Atalarımızın anlayışında eğitime başlama yaşı şudur: Bir çocuk 4 yıl 4 ay 4 günlük olunca eğitime başlanırdı. Mahalle mektebinde bunun için de çok özel törenler düzenlenir ve buna da âmin alayı denirdi. Şu andaki uygulama aslında eskiye dönüşten ibâret!
Üç yaş Çocuklar İçin İncil
Bir seferinde çocuk edebiyatı sempozyumuna katılmıştım. Orada Amerika’da çocuk edebiyatı kitapları sergisi açılmıştı. Sergiyi hayretle ve ibretle izledik: İki yaşındaki çocuklar için İncil; üç yaşındaki çocuklar için İncil, dört yaşındaki… böyle gidiyordu.
Amerikalılar her yaş grubu için İncili yorumlamış, bol renkli, desenli ve resimli olarak kitaplar basmışlardı. Şaşırmamak mümkün değil. Bu elin adamının üç yaşındaki çocuğu İncil mi okuyordu?
Sadece bu değil; mesele Noah (Nuh Peygamber) adlı bir kitap vardı. Kitap gemi şeklindeydi ve Nuh’un, Tufan’ın hikâyesi anlatılıyordu. Kitabın tam ortasına geldiğinizde birden bir gemi maketi çıkıyordu. Yunus peygamberi anlatan kitap balık şeklindeydi ve çok büyük bir özenle resmedilmişti. Bu kitapları kim okumaz!
Batı ülkelerinde sadece çocuk kitapları satan kitapçıların varlığını duyunca, “bir gün bize de nasip olur inşallah!” demiştim. Hâlen beklemedeyiz!
Eğitim Yaşı Kaç Olmalı!
“Eğitimin yaşı olmaz” diye doğrudan meseleye girmek isterim. Eskilerin eğitim yaş ve zamanı için söylenmiş bir sözü var: Mine’l-mehdi İle’l-lahd: Yani eğitim beşikten mezara kadar süren bir süreçtir.

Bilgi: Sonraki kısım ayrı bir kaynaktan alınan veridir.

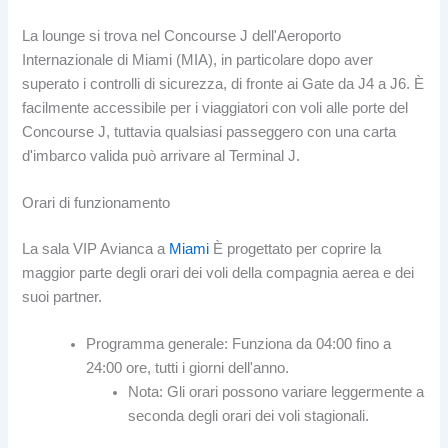
La lounge si trova nel Concourse J dell'Aeroporto
Internazionale di Miami (MIA), in particolare dopo aver
superato i controlli di sicurezza, di fronte ai Gate da J4 a J6. È
facilmente accessibile per i viaggiatori con voli alle porte del
Concourse J, tuttavia qualsiasi passeggero con una carta
d'imbarco valida può arrivare al Terminal J.
Orari di funzionamento
La sala VIP Avianca a
Miami
È progettato per coprire la
maggior parte degli orari dei voli della compagnia aerea e dei
suoi partner.
Programma generale: Funziona da 04:00 fino a
24:00 ore, tutti i giorni dell'anno.
Nota: Gli orari possono variare leggermente a
seconda degli orari dei voli stagionali.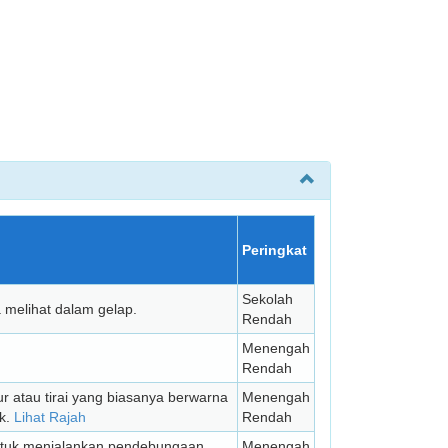
Peringkat
Sekolah
 melihat dalam gelap.
Rendah
Menengah
Rendah
ur atau tirai yang biasanya berwarna
Menengah
ik.
Lihat Rajah
Rendah
ntuk menjalankan pendebungaan.
Menengah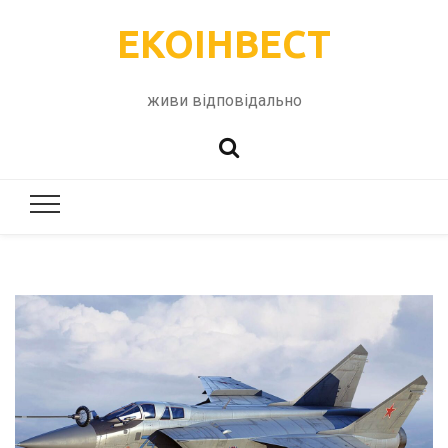
ЕКОІНВЕСТ
живи відповідально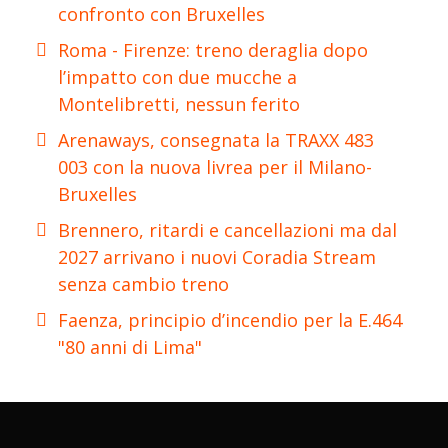
confronto con Bruxelles
Roma - Firenze: treno deraglia dopo
l’impatto con due mucche a
Montelibretti, nessun ferito
Arenaways, consegnata la TRAXX 483
003 con la nuova livrea per il Milano-
Bruxelles
Brennero, ritardi e cancellazioni ma dal
2027 arrivano i nuovi Coradia Stream
senza cambio treno
Faenza, principio d’incendio per la E.464
"80 anni di Lima"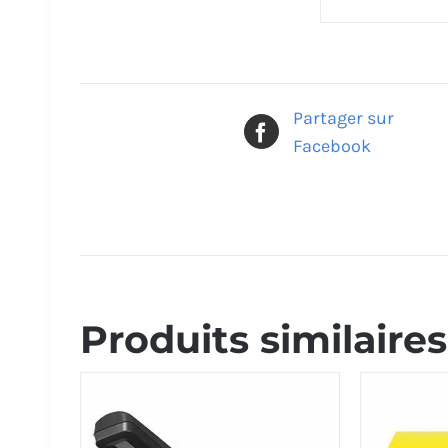
Partager sur
Facebook
Produits similaires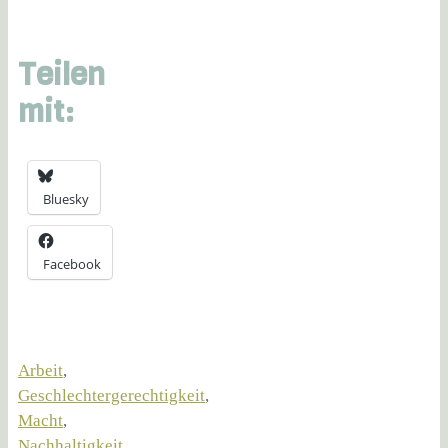
Teilen
mit:
Bluesky
Facebook
Arbeit
,
Geschlechtergerechtigkeit
,
Macht
,
Nachhaltigkeit
,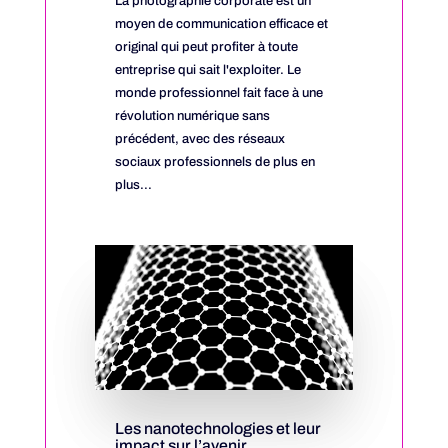
La photographie corporate est un
moyen de communication efficace et
original qui peut profiter à toute
entreprise qui sait l'exploiter. Le
monde professionnel fait face à une
révolution numérique sans
précédent, avec des réseaux
sociaux professionnels de plus en
plus...
Les nanotechnologies et leur
impact sur l’avenir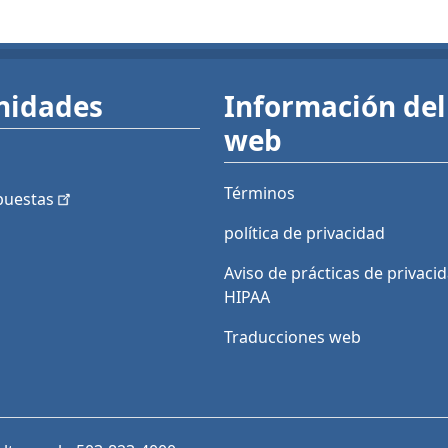
nidades
Información del 
web
Términos
puestas
política de privacidad
Aviso de prácticas de privaci
HIPAA
Traducciones web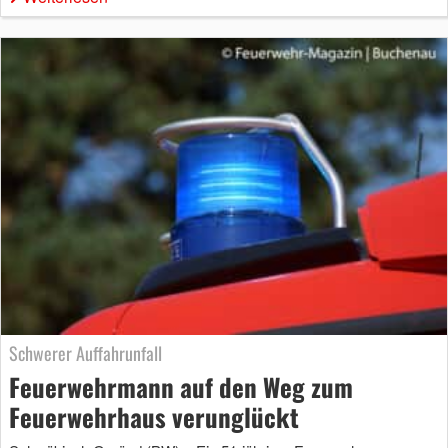
Schwerer Auffahrunfall
Feuerwehrmann auf den Weg zum
Feuerwehrhaus verunglückt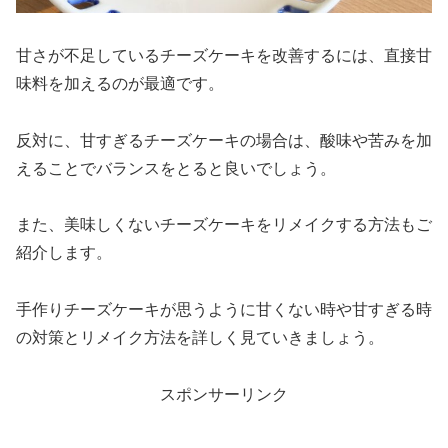
甘さが不足しているチーズケーキを改善するには、直接甘
味料を加えるのが最適です。
反対に、甘すぎるチーズケーキの場合は、酸味や苦みを加
えることでバランスをとると良いでしょう。
また、美味しくないチーズケーキをリメイクする方法もご
紹介します。
手作りチーズケーキが思うように甘くない時や甘すぎる時
の対策とリメイク方法を詳しく見ていきましょう。
スポンサーリンク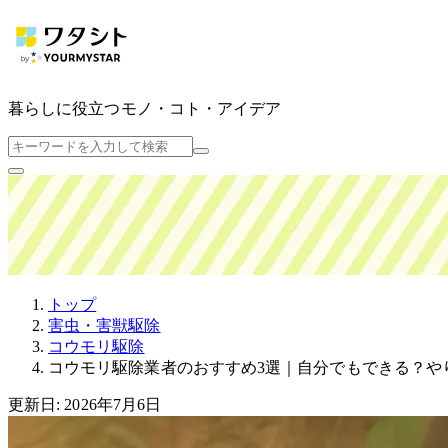
暮らしに役立つ
モノ・コト・アイデア
トップ
害虫・害獣駆除
コウモリ駆除
コウモリ駆除業者のおすすめ3選｜自分でもできる？や
更新日: 2026年7月6日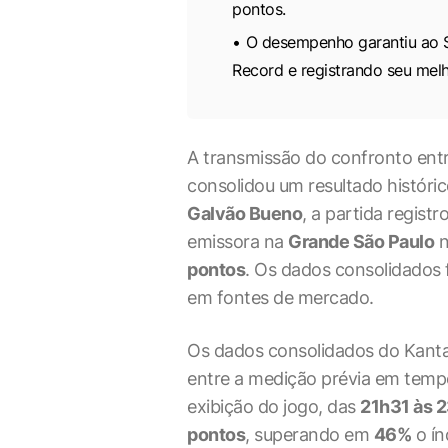
pontos.
O desempenho garantiu ao SB
Record e registrando seu mel
A transmissão do confronto ent
consolidou um resultado históri
Galvão Bueno
, a partida regis
emissora na
Grande São Paulo
n
pontos
. Os dados consolidados 
em fontes de mercado.
Os dados consolidados do Kanta
entre a medição prévia em tempo 
exibição do jogo, das
21h31 às 
pontos
, superando em
46%
o ín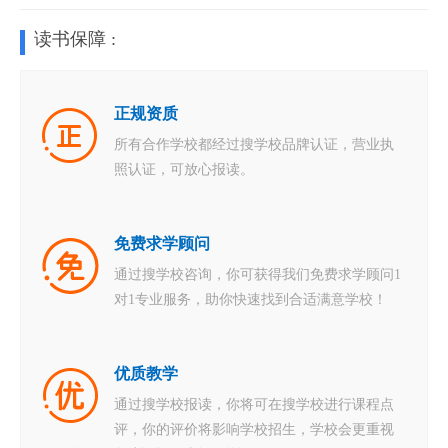
读书保障 :
正规资质
所有合作学校都经过搜学校品牌认证，营业执
照认证，可放心报读。
免费求学顾问
通过搜学校咨询，你可获得我们免费求学顾问1
对1专业服务，助你快速找到合适满意学校！
优质教学
通过搜学校报读，你将可在搜学校进行课程点
评，你的评价将影响学校招生，学校会更重视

Kadının birisi küçük çocuğunu kucağına almış ve bir bilgeye gitmiş. “Efendim, ben çocuğumu eğitmek istiyorum, ne yapmalıyım?” diye sormuş. Efendinin cevabı şu olmuş: “Kızım, sen geç kalmışsın!” Şaşıran kadına şunu söylemiş: “Bu soruyu bana evlenmeden soracaktın!”
Hayatımızda çocuklarımıza daha iyi bir eğitim veriyor olmaktan daha ciddi bir işimiz olamaz’ Zira onlar için yaptığımız her şey eğitimin içine giriyor! Bunun formal kısmı ne kadar erken başlarsa o kadar iyi.
Bazı rakamlar, güya kendisiyle yarış içerisinde olduğumuz Avrupa ülkeleriyle aramızdaki korkunç uçurumu çok güzel özetliyor: 4 yaş çocuklarda Avrupa’da okullaşma oranı yüzde 86 iken bizde yüze 17 imiş! (bkz: http://www.haberturk.com/yazarlar/ismet-ozkul/776658-turkiye-egitimde-nal-toplamaya-devamediyor) Allah aşkına daha neyin kavgasını yapıyoruz!
Şu anda Milli Eğitim’in getirdiği eğitim yaşı aslında yüzlerce yıl önceye dönüş demek! Öyle bir dönüş ki, modern dünya atalarımızın eğitim yaşına daha yeni yeni ulaşıyorken biz biraz geç uyandık!
Eksiklik, mahrumiyet, yetersizlik, kaynak yoksunluğu, yer, alet-edevat kifayetsizliği insanın daha da iyi şeyler yapmasına imkân vermek için hep var olacaktır. Bu mazeretlere sığınmak sadece kolaycılıktır; bir dünyada yaşıyorsunuz, yarış içinde olmaktan kendinizi kurtaramadığınız başka dünyalılar da var; her gün kendilerine çoluk-çocuğun rızkından kesip milyar dolarlar ödediğiniz.
Rakamlara bakılırsa, bırakın geçmeyi, arayı kapatmak için bile daha pek çok mesafeler kat etmemiz gerekecek!